Spring Boot is seemingly the default option for most business applications. It is mature, offers a lot features and working with it can be quite productive, once your mastered it. However, there is also some historical cruft in this framework and I see younger developers struggle with it and preferring JavaScript stuff like Nest.js or Go.

I even think that all the annotations typical for JEE and Spring are there mostly for historical reasons, because Java before 8 was very cumbersome to write. Today you could write transaction handling using lambda expressions like this:

public void cancelOrder(OrderId id) {
  transaction.execute(() -> {
    var order = repository.findById(id);
    order.cancel();
  });
}

Before lambda expression such an approach required implementing an ugly (anonymous) class with a certain interface. Therefore @Transactional and friends made it much more practical and readable. But there are downsides: magic everywhere and less help provided by the compiler or IDE (although IDEs implemented much functionality related to annotation magic).
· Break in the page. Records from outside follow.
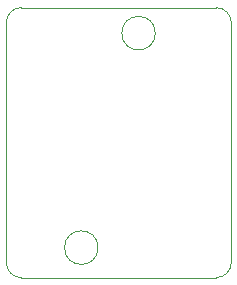
<source format=gm1>
G04 #@! TF.GenerationSoftware,KiCad,Pcbnew,5.1.5-52549c5~84~ubuntu16.04.1*
G04 #@! TF.CreationDate,2020-03-17T21:52:37-04:00*
G04 #@! TF.ProjectId,arcade_joystick_pcb,61726361-6465-45f6-9a6f-79737469636b,1.0*
G04 #@! TF.SameCoordinates,Original*
G04 #@! TF.FileFunction,Profile,NP*
%FSLAX46Y46*%
G04 Gerber Fmt 4.6, Leading zero omitted, Abs format (unit mm)*
G04 Created by KiCad (PCBNEW 5.1.5-52549c5~84~ubuntu16.04.1) date 2020-03-17 21:52:37*
%MOMM*%
%LPD*%
G04 APERTURE LIST*
%ADD10C,0.100000*%
G04 APERTURE END LIST*
D10*
X139618806Y-80899000D02*
G75*
G03X139618806Y-80899000I-1419903J0D01*
G01*
X134769903Y-99060000D02*
G75*
G03X134769903Y-99060000I-1419903J0D01*
G01*
X127000000Y-100330000D02*
X127000000Y-80010000D01*
X144780000Y-101600000D02*
X128270000Y-101600000D01*
X146050000Y-80010000D02*
X146050000Y-100330000D01*
X128270000Y-78740000D02*
X144780000Y-78740000D01*
X144780000Y-78740000D02*
G75*
G02X146050000Y-80010000I0J-1270000D01*
G01*
X127000000Y-80010000D02*
G75*
G02X128270000Y-78740000I1270000J0D01*
G01*
X128270000Y-101600000D02*
G75*
G02X127000000Y-100330000I0J1270000D01*
G01*
X146050000Y-100330000D02*
G75*
G02X144780000Y-101600000I-1270000J0D01*
G01*
M02*

</source>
There is a reason, why Spring is sometimes called "stacktrace obfuscation framework" ... ๐Ÿ˜‰

So, long story short: What less magical, mostly annotation free stack would you suggest? I'm thinking of a full stack with web, validation, dependency injection, ORM, and maybe also messaging (JMS ...). After some years with Spring, I'd like to try something more clear and lightweight, but not nothing super limited.